Emmanuel Macron lors de la conférence de presse sur la présidence française du Conseil de l'Union Européenne, le 9 décembre 2021 (Ludovic Marin/AFP)
La Présidence française du Conseil de l’Union Européenne n’a pas encore débuté qu’elle connaît déjà ses premiers remous. Un rapport commun de l’ONG Corporate Europe Observatory et de l’Observatoire des multinationales, publié le 20 décembre, alerte sur le lien étroit entre cette présidence et les grandes entreprises industrielles. Dans un dossier de 58 pages, les deux associations fustigent la préparation de la présidence par le gouvernement français, en étroite collaboration avec des « champions industriels », mais également le manque de transparence des réunions de lobbying entre le gouvernement et ces groupes industriels.
Mécénat sous surveillance
Se présentant comme un contre-pouvoir face aux grands groupes, l’Observatoire des multinationales pointent particulièrement du doigt l’appel fait à Stellantis (né de la fusion entre PSA et Fiat-Chrysler Automobiles) et Renault. Le gouvernement français a trouvé un accord avec les deux groupes pour que 220 véhicules « propres », selon le dossier de presse, soient mis à disposition des délégations.

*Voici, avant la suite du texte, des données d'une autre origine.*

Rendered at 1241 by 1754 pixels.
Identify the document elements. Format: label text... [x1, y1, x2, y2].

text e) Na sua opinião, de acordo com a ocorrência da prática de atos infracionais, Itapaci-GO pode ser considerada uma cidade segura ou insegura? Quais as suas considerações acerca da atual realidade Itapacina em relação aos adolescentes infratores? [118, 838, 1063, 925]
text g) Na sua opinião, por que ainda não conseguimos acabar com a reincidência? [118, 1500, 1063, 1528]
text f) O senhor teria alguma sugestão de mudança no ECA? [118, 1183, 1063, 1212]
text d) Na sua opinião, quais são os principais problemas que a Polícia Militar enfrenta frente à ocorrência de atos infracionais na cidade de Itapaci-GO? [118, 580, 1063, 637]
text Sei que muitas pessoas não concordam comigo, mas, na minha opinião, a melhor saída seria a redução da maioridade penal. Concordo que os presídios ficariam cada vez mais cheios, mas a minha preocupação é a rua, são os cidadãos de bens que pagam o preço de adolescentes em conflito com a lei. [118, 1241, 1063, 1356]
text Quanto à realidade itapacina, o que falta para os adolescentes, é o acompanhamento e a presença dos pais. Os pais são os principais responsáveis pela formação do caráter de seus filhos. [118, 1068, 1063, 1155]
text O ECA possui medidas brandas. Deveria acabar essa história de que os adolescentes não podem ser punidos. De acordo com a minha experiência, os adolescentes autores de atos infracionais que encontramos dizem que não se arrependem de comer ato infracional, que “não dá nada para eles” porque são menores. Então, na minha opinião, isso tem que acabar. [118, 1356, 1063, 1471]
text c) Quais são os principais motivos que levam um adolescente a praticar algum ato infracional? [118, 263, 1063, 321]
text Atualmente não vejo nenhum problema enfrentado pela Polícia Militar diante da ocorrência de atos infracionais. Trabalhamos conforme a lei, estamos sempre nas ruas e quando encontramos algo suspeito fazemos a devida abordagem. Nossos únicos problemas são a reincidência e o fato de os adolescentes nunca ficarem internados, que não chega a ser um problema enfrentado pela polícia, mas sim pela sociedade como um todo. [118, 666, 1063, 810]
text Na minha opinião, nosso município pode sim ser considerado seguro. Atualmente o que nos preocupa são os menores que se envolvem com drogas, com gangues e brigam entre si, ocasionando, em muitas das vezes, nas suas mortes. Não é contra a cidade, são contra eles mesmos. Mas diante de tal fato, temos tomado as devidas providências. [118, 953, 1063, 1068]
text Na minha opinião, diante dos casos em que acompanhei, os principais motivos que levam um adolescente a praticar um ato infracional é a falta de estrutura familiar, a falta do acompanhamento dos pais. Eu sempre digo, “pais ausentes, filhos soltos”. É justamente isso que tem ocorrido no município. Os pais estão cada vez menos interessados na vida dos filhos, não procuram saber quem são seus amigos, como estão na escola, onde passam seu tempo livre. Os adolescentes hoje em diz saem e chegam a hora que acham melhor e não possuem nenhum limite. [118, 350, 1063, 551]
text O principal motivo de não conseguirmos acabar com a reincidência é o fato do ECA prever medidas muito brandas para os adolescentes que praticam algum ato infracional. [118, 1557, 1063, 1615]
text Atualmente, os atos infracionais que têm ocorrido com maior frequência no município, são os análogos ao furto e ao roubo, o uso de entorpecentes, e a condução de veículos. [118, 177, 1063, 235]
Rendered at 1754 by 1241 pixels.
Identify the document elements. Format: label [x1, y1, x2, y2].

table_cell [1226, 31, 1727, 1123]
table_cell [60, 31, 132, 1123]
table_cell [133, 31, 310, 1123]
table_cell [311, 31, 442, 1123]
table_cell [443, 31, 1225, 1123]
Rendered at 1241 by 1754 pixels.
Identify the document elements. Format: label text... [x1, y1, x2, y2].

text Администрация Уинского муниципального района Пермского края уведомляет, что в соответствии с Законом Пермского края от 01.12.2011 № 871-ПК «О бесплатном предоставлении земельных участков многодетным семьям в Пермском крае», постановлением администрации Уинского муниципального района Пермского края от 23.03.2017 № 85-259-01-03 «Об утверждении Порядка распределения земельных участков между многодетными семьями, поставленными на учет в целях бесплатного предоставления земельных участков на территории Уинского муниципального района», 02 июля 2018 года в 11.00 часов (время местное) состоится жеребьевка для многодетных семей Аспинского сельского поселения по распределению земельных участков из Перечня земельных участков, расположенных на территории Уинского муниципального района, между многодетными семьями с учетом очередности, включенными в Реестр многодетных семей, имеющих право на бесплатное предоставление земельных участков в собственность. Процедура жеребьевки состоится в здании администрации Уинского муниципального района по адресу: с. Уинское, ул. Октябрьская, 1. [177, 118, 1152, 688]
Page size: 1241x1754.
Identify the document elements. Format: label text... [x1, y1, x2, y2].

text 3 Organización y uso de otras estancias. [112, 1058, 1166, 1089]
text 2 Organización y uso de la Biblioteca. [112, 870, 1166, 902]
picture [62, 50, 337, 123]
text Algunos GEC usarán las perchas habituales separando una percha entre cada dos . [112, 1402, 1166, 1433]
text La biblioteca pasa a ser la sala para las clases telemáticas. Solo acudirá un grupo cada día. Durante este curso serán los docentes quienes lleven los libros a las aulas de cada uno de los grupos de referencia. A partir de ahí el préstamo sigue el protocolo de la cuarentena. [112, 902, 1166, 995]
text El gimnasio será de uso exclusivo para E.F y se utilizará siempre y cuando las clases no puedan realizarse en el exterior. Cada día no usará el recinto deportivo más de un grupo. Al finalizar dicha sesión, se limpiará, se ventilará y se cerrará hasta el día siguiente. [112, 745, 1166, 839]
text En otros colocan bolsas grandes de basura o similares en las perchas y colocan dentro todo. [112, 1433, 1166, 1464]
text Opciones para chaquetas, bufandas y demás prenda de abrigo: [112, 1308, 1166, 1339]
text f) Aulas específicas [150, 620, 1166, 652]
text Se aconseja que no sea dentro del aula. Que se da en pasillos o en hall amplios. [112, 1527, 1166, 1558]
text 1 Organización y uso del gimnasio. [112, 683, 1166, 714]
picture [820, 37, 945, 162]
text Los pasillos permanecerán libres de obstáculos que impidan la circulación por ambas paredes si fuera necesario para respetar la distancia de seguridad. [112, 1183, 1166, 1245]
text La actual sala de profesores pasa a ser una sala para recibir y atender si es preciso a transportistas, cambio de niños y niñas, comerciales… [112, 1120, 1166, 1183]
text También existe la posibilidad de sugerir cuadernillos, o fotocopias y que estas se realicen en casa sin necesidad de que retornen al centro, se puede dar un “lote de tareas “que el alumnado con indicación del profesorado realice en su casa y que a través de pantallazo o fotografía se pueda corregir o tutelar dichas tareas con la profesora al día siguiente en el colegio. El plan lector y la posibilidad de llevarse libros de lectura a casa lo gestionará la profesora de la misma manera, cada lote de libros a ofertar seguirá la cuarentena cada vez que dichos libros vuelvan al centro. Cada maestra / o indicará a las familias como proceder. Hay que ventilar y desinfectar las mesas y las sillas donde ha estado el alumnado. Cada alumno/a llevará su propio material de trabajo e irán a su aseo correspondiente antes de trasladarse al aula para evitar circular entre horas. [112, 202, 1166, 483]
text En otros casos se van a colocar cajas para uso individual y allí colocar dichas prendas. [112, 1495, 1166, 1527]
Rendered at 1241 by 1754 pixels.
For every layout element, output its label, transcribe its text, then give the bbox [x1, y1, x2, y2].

Bien que ce partenariat soit présenté comme du mécénat par le gouvernement français, le rapport souligne les nombreux avantages, directs ou indirects, dont pourraient bénéficier ces entreprises : au-delà de l’opportunité que leur donne l’État français pour mettre en avant leur produit, les deux constructeurs automobiles bénéficient d’une place privilégiée pour influencer certaines politiques européennes, notamment la date de fin des voitures essences et diesel. Si la Commission européenne propose 2035, la France souhaite repousser l’échéance. Une décision qui profiterait à ses deux mécènes.
Le Secrétaire d’État aux affaires européennes Clément Beaune, acteur central de cette présidence, se défend de se rapprocher du secteur privé : « La seule chose que nous avons faite, c’est de demander à deux constructeurs automobiles – qui n’avaient d’ailleurs pas spécialement envie de le faire – de prêter des véhicules propres, électriques ou hybrides, et français, le temps de la présidence. »
« Nous avons évité tout sponsor privé et tout type de “goodies”. J’ai insisté pour que tout soit financé sur crédit public, sans partenariat. » Clément Beaune, secrétaire d’État aux affaires européennes
Lobbying organisé
Au-delà de cet accord avec Stellantis et Renault, le rapport met en garde contre le manque de transparence dans les réunions de lobbying organisées pour la préparation de la présidence et critique « la collaboration étroite entre les autorités françaises et les grandes entreprises ». L’association soulève leur forte représentation dans les rendez-vous de préparation. Sur les 38 rendez-vous du représentant permanent de la France au Conseil, 28 étaient avec des lobbies industriels ou des grandes entreprises. Seuls 2 étaient avec la société civile.
Pour autant, la situation française ne diffère pas des autres présidences européennes. En 2019, la Roumanie s’était associée à la firme américaine Coca-Cola, tandis que la présidence finlandaise flirtait avec BMW. Des situations qui avaient déjà soulevé la question de conflit d’intérêt au sein des décisions prises à l’échelle européenne. L’accord entre Stellantis-Renault et le gouvernement français est loin d'être inédit.